##### Records for this task

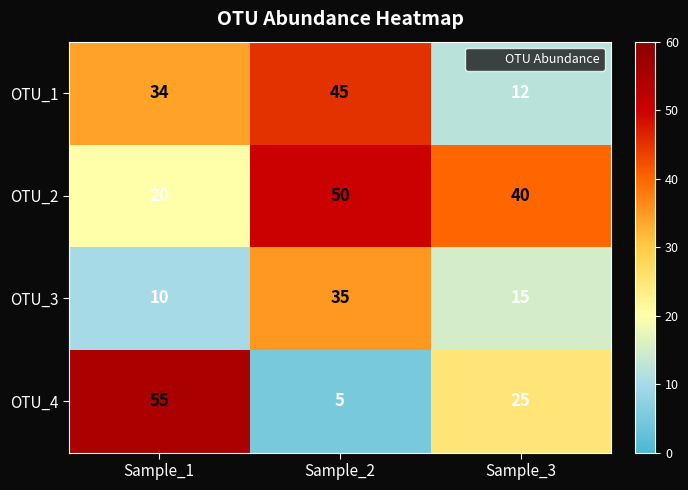

Reading left to right, list all the values displayed in this chart.

OTU_1: Sample_1=34	Sample_2=45	Sample_3=12
OTU_2: Sample_1=20	Sample_2=50	Sample_3=40
OTU_3: Sample_1=10	Sample_2=35	Sample_3=15
OTU_4: Sample_1=55	Sample_2=5	Sample_3=25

##########

Retype all of the records above word for word, omitting the pictures.

Reading left to right, list all the values displayed in this chart.

OTU_1: Sample_1=34	Sample_2=45	Sample_3=12
OTU_2: Sample_1=20	Sample_2=50	Sample_3=40
OTU_3: Sample_1=10	Sample_2=35	Sample_3=15
OTU_4: Sample_1=55	Sample_2=5	Sample_3=25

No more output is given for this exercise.